Not only did the automakers enjoy a strong result compared to last March, new vehicle sales jumped 29.9% over February, which was a good month too. The March SAAR increased 11.0% to 17.7 million, up 13.3% from last year’s 15.7 million and up from February’s 16.0 million.
The good news for consumers in all this is that the average transaction price for a new car, truck or utility vehicle fell slightly compared to February, falling to $47,448. While it’s not a massive decline, any drop is good news for car buyers, especially since incentives slid just a bit too — although they were up 4.6% compared to last March at $3,319.
Why the jump?

The new Trump tariffs are expected to impact the price of new vehicles sold in the U.S., wherever they are manufactured.
Automakers can thank President Donald Trump for the strong March sales as consumers raced to dealers looking to get the vehicle they wanted and would likely be impacted by the administration’s newly implemented tariffs.
Data analytics firmer Cloud Theory estimates the move accelerated sales of 153,000 vehicles to March. New vehicle movement jumped 38% month-over-month, from approximately 960,000 units in February to 1.31 million units in March. While some gains were attributable to seasonality and tax refunds, a significant portion was related to consumer tariff concerns.
“Consumers are well aware of the risks that these tariffs pose in terms of future cost hikes, with price increases potentially moving from in the hundreds of dollars to the thousands,” said Rick Wainschel, vice president of Data Science and Analytics for Cloud Theory.
“Consumers, in anticipation of these higher prices, rushed to buy new vehicles in the current period.
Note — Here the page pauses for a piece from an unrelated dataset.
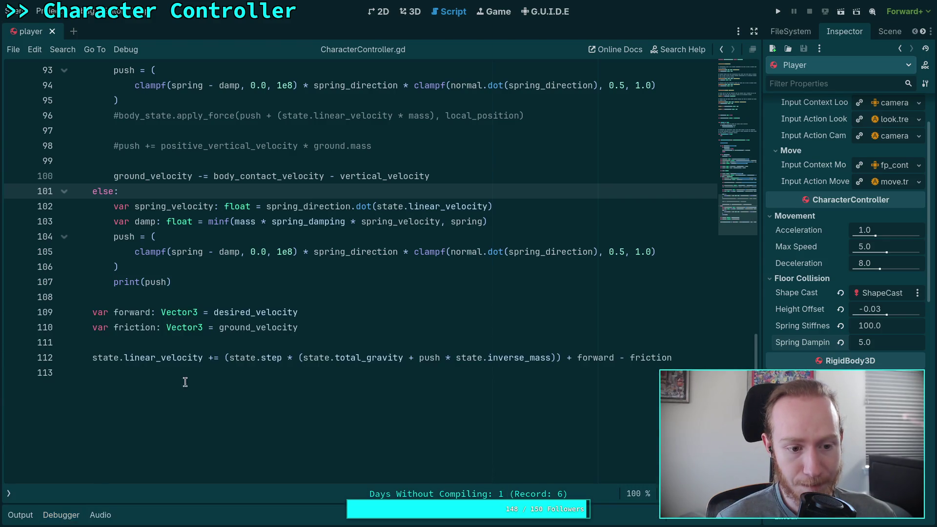
click(154, 342)
scroll(285, 344, up, 1)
While this provided a boost in the short run, the ‘pull ahead’ effect of these accelerated sales runs the risk of leading to a hangover effect that depresses results going forward.”
More Sales News
- U.S. Car Sales Soar in March as Buyers Raced to Beat Trump Tariffs
- March Auto Sales Look Strong — But Affordability Remains an Issue
- EV Sales Take Off in Fourth Quarter to Set New Records
What’s next?
By pulling ahead those sales, automakers will struggle to find ways to get them back, especially if prices go up due to the 25% tariffs as predicted by multiple analysts. The prediction is that they’ll rise between $3,000 and $10,000 depending upon the type of vehicle.
Abuelsamid believes this and other factors will drive sales down by 1.8 million vehicles in 2025 with more bad news to come in the years ahead. “Vehicle affordability is already a major issue for consumers,” Abuelsamid, who is vice president of insights at Telemetry, told Reuters.
The tariffs could set off a cycle that crushes industry sales despite efforts already being instituted by automakers to counteract the looming levies.
“With sales going down, you’re going to have layoffs,” Abuelsamid said. “And even to the degree that some production shifts to the U.S., it’s not going to be enough to offset the lost employment from higher costs and lower sales.”